* Problem set *
• 1. Say whether each statement agrees with the passage about the dress photograph, answering yes or no and quoting the deciding words. (a) Bevil Conway was at first skeptical about the dress. (b) Michael A Webster's submission holds that the same confusion could arise with a red dress. (c) The passage says colors such as red are less stable than blue under natural light.
• 2. Please extend the passage about the dress photograph research, picking up after its last sentence.
** start Article **
Bevil Conway, of Wellesley College and the Massachusetts Institute of Technology (MIT), insists it has. Despite his initial scepticism – "I thought, this is a pretty crummy photograph and I don't want to get caught up in social media hype" – he now argues that the dress will be an invaluable research tool for years to come. "These three papers are the tip of the iceberg. The dress is going to continue to be a very important probe for understanding the fundamental problem of how the brain turns data into perception and cognition: how do you turn the stuff that hits your senses into something actionable, a perception or thought?"

The three research papers take their own angles on this. A submission by Michael A Webster of the University of Nevada suggests that the confusion could never occur with, say, a red dress, because there is a "special ambiguity" to blue. Humans mistake the actual blueness of objects for blue light – shining down from the sky – and our brains adjust accordingly, assuming something that appears blue should be white. Other colours, such as red, are not so altered by the presence of natural light, and so are more stable.
** end Article **
** start Given information **
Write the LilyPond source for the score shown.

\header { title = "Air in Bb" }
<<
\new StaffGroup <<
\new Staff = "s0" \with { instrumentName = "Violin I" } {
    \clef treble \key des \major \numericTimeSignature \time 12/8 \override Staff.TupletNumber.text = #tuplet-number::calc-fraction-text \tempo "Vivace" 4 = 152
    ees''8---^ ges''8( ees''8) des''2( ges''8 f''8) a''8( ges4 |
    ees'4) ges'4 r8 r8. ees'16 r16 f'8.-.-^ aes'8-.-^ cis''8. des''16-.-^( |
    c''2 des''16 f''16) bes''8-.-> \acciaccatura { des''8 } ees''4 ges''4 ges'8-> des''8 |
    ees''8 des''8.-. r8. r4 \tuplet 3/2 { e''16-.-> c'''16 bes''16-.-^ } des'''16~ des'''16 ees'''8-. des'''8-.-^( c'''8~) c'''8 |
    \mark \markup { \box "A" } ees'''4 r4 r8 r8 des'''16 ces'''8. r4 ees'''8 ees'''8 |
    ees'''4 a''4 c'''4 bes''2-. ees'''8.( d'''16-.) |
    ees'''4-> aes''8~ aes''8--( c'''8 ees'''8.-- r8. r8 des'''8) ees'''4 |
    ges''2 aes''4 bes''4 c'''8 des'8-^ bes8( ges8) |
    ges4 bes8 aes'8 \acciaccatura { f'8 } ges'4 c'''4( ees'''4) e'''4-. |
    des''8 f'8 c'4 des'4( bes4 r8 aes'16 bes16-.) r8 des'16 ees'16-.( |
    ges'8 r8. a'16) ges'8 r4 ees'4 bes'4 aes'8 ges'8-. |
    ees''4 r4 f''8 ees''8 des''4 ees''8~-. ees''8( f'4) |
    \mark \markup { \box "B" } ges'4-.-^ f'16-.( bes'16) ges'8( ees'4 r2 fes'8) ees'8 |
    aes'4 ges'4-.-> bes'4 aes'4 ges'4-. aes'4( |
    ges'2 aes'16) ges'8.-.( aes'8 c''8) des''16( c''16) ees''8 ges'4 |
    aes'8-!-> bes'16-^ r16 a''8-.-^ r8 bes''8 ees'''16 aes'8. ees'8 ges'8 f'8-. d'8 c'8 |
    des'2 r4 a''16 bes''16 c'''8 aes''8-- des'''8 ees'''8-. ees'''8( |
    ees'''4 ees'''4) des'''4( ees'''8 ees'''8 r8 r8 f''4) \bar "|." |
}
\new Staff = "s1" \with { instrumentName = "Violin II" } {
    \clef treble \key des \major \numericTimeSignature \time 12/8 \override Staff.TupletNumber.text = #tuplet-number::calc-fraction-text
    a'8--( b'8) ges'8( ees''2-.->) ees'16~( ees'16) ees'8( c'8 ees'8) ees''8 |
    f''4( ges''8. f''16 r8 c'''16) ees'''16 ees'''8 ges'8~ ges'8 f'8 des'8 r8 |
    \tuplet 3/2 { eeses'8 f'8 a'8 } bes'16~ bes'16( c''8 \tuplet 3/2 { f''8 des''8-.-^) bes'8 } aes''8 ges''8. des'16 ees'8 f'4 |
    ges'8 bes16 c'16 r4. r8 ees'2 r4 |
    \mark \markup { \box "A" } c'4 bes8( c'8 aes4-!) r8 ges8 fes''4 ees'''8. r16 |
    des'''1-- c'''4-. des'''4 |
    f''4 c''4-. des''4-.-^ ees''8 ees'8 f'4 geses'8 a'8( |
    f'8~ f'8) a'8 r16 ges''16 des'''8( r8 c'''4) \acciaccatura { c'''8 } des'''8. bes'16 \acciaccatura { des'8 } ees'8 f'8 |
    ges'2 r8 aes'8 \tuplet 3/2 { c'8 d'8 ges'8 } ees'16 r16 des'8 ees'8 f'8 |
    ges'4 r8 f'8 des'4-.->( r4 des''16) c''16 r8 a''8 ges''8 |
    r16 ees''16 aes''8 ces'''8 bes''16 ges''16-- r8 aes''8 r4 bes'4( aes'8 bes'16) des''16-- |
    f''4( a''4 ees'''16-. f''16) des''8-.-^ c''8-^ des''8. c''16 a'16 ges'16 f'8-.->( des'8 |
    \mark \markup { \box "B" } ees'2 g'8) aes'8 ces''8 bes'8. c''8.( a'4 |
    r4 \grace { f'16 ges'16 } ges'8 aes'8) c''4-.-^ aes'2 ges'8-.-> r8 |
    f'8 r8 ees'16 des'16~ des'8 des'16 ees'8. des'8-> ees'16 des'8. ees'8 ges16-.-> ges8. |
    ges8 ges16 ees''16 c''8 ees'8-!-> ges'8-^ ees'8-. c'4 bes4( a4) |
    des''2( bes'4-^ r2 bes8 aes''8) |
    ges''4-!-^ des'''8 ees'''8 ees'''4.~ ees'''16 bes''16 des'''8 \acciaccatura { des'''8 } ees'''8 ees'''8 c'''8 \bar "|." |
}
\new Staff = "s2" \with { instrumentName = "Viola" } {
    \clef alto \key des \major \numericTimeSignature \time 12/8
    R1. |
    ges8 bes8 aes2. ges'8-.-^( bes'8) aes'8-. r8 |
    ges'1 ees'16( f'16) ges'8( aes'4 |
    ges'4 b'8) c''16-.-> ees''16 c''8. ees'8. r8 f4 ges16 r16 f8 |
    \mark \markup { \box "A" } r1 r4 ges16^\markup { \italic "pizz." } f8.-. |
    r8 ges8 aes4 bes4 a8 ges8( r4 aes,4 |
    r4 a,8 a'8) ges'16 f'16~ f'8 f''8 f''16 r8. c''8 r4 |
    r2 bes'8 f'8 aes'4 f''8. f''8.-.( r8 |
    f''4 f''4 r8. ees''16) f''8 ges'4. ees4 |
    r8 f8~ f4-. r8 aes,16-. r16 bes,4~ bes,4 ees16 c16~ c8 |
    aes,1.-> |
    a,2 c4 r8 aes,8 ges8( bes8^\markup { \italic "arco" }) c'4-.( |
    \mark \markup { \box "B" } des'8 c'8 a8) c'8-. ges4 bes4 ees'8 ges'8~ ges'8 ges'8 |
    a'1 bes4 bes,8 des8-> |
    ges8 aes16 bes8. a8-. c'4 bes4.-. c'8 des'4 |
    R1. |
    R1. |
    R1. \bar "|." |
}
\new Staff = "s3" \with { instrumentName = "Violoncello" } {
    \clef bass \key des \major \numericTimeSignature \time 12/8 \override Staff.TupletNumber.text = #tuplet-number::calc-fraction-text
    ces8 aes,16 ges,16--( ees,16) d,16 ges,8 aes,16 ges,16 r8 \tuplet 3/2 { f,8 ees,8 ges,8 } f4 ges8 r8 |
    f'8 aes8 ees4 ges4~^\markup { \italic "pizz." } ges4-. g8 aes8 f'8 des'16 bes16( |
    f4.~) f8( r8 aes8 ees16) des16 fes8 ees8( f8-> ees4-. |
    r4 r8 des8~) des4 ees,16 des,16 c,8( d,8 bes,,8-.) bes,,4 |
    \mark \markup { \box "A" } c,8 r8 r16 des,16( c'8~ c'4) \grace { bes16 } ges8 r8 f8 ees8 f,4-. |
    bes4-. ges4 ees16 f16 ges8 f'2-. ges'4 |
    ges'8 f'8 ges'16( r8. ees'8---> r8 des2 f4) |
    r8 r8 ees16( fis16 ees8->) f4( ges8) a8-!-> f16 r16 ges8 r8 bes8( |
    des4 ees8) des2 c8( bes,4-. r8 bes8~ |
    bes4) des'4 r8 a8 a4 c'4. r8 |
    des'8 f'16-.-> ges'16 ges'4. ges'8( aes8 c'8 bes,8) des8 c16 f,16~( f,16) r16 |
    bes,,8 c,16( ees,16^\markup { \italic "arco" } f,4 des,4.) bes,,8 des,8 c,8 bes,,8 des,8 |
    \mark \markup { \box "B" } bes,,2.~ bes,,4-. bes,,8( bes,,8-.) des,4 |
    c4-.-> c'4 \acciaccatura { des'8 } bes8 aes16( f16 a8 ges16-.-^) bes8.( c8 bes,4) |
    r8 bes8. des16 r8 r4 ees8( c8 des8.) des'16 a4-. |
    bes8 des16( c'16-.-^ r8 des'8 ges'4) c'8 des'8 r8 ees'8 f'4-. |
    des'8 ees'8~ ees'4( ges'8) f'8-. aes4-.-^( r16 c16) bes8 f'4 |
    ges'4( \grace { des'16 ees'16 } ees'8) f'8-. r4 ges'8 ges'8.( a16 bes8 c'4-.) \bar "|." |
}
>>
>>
** end Given information **
* Responses in order *
• 1.
(a) Yes: "Despite his initial scepticism"
(b) No: "the confusion could never occur with, say, a red dress"
(c) No: "Other colours, such as red, are not so altered by the presence of natural light, and so are more stable."

• 2.
Meanwhile Karl Gegenfurtner, of Giessen University in Germany, further defined the exact shade participants perceived, and found that there was actually a continuum – from dark azure through pastel blue to totally pale – rather than the simple initial white/gold or blue/black dichotomy.

Conway's studies concurred – and he himself sees the dress as pale blue and brown. But after surveying 1,400 people, he concluded that actually, most of us do clump into the blue/black or white/gold camps. No wonder we got shouty and tribal about it.

"This is one of the first [documented] instances, if not the first, of people looking at exactly the same physical thing and seeing very different colours," says Conway. "The dress is a very powerful tool for understanding how the brain resolves ambiguity. All images that hit your retina are ambiguous, so there's a lot of [scientific] interest in how internal models shape how you experience the patterns of life. We really thought everybody had the same internal model." Not so. And, intriguingly, his research finds significant correlations between age, gender and colour perception: older people and women are likely to have auto-correcting internal models that tell the brain the dress is white-and-gold. But why?

"All the objects you look at are contaminated by the light source," explains Conway. "The sky is blue, it beams down on objects, the objects are contaminated by blue light. The other is incandescent light – direct sunlight or traditional electric lights – which has a bias to orange."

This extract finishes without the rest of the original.